By any account, the U.S. and Wisconsin, and especially in West Bend, are in a state of full employment. The most recent employment reports indicate that the U.S. has an unemployment rate of 3.8 percent. Wisconsin is beating the rest of the nation by a full point with an unemployment rate of 2.8 percent. West Bend has an astonishing unemployment rate of 2.3 percent.

On the micro-level, the evidence of hyper-employment is overwhelming. A short walk around West Bend will find a “help wanted” sign at almost every business. Several businesses have large signs advertising starting wages for entrylevel jobs at $10, $15 or more per hour — and those businesses are struggling to find good employees.

At the macro-level, a Bureau of Labor Statistics report says that while 223,000 jobs were created in May, the number of unemployed persons dropped by 6.1 million people. That means that nearly 6 million people entered the national workforce to fill jobs that were already open. This has the labor participation rate — the total number of Americans employed — increasing to 62.7 percent. That still is not as high as it once was, but it is finally steadily increasing after being in steady decline since it peaked in early 2000.

There really is no longer any excuse for every ablebodied adult to get a job. Anyone with a pulse and a modicum of work ethic can, and should, get a job. This is an economic truth that policy makers should bear in mind when debating things like welfare and education.

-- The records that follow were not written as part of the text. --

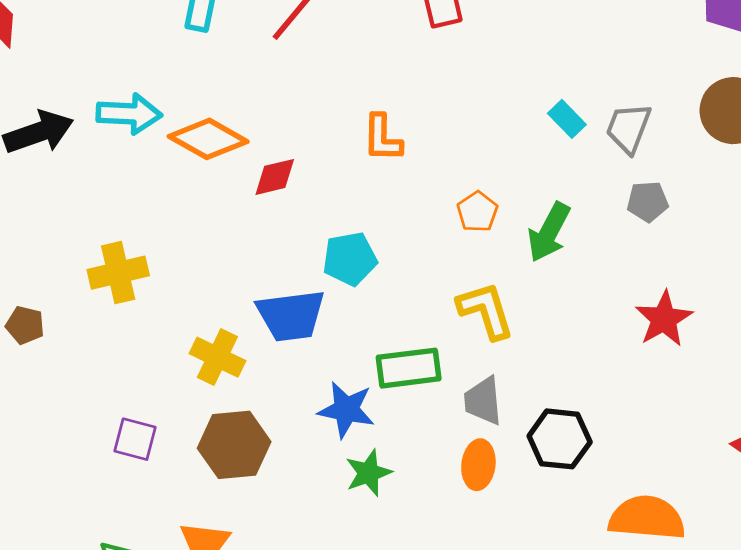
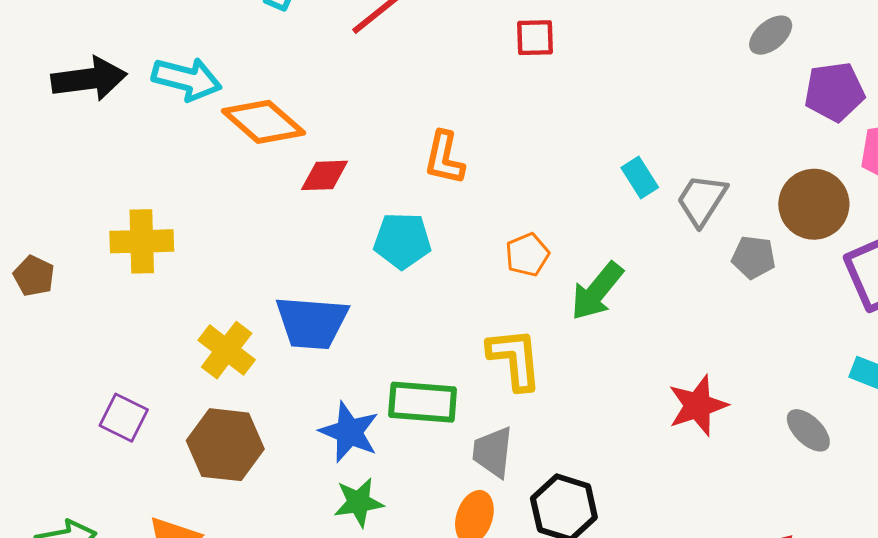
gray pentagon: (648, 202) -> (754, 257), moved
cyan pentagon: (350, 259) -> (402, 241), moved

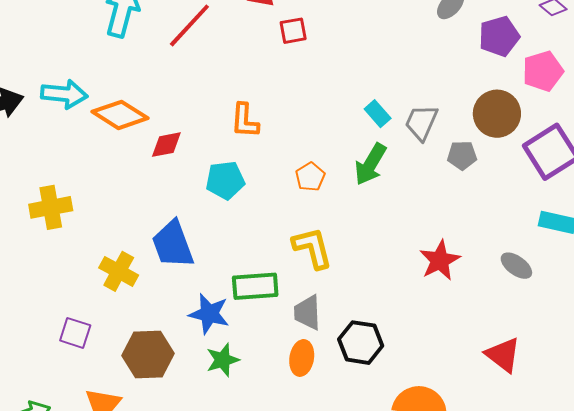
green arrow: (597, 291) -> (370, 164), moved
blue trapezoid: (312, 323) -> (173, 244), turned 74
purple square: (124, 418) -> (75, 333), moved
brown hexagon: (225, 445) -> (148, 354), moved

While high unemployment creates a litany of societal and economic problems, full employment presents a set of problems. They are better problems, but problems nonetheless. First and foremost, American businesses are struggling to attract and keep good employees. In particular, entry-level jobs and skilled jobs are difficult to fill. There are still plenty of lawyers and middle-managers out there, but finding a good roofer or hotel front desk clerk has become a challenge.

The inability to find good workers has undoubtedly retarded our nation’s potential economic growth.

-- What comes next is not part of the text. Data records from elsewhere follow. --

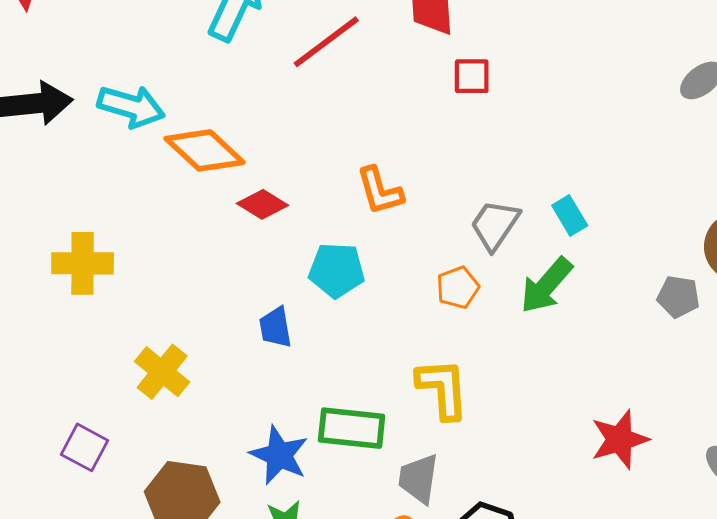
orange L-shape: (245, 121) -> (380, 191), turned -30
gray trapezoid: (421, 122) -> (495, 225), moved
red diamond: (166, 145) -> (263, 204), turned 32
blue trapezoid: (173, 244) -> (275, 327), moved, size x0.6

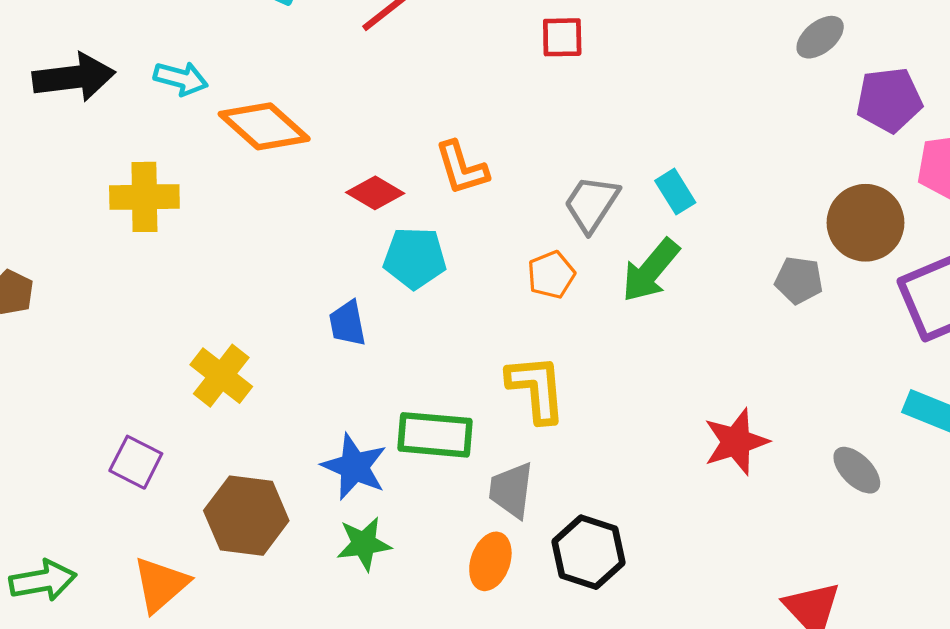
cyan arrow: (131, 106) -> (181, 79), size x0.7
red diamond: (263, 204) -> (375, 193), moved
yellow cross: (83, 263) -> (144, 197), moved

The inability of some businesses to find good workers is partially their own fault. Fearful of the future, too many American businesses have been slow to increase wages to attract workers off of the economic sidelines and into jobs. We are finally seeing some significant wage increases in fits and starts. Some employers and industries are offering substantial wage increases to attract workers.

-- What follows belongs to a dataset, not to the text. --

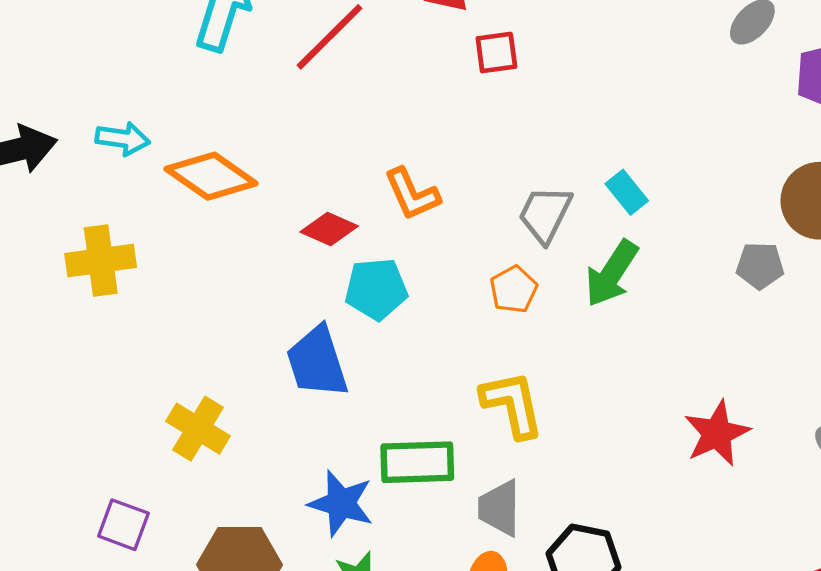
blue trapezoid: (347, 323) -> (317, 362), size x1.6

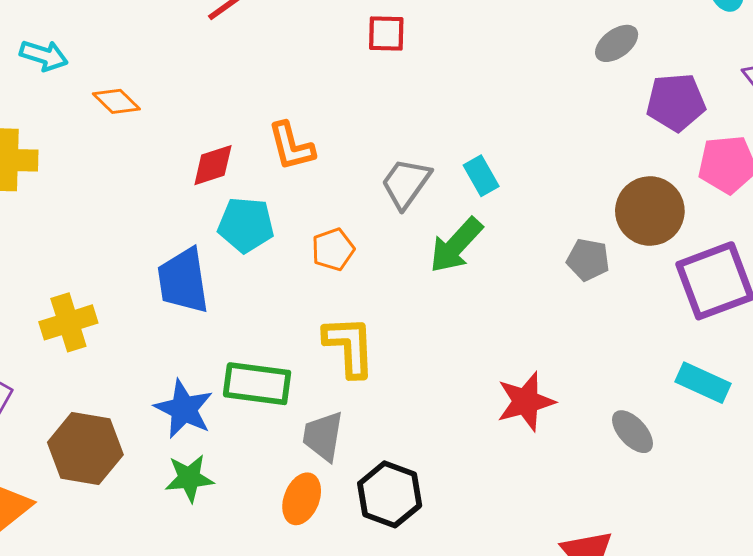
orange diamond: (211, 176) -> (116, 101), size x0.6
red diamond: (329, 229) -> (213, 165), turned -51
orange pentagon: (514, 289) -> (333, 249), moved
yellow cross: (198, 429) -> (68, 322), turned 32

While overall private sector wages have increased between 2.5 percent and 2.9 percent since last year, wages for construction workers are growing at 3.8 percent — and that does not include the ample amount of overtime pay available to willing workers. Residential construction workers’ wages are growing at an even faster 5 percent. According to the National Federation of Independent Business, 35 percent of small business owners reported increasing wages to attract and retain employees. And some of America’s largest employers like Walmart, Costco, Walgreens, Publix, Tyson Foods and many more have increased wages.

Increasing wages, which always lag in a growing economy, are finally here, but that will drive another economic metric — inflation. As wages increase, the cost of goods and services will increase to pay for them. While rampant inflation destroys economies, moderate inflation in a growing economy is quite healthy. Thanks to sustained economic growth since President Ronald Reagan was in office and the Federal Reserve’s almost irrational fear of inflation for the past decade, Americans have not experienced significant inflation in a generation. Barring more unnatural manipulation by the Federal Reserve, the American economy should expect higher inflation over the next economic cycle as the value of the dollar reconciles with the value of labor.

It was only a few short years ago when President Barack Obama and Governor Jim Doyle were trying to convince us that America’s best economic days were behind us and we needed to adjust to the new normal of a European-style economy. Thankfully, they were wrong. America’s, Wisconsin’s and West Bend’s economies are booming and all of us are seeing the benefits.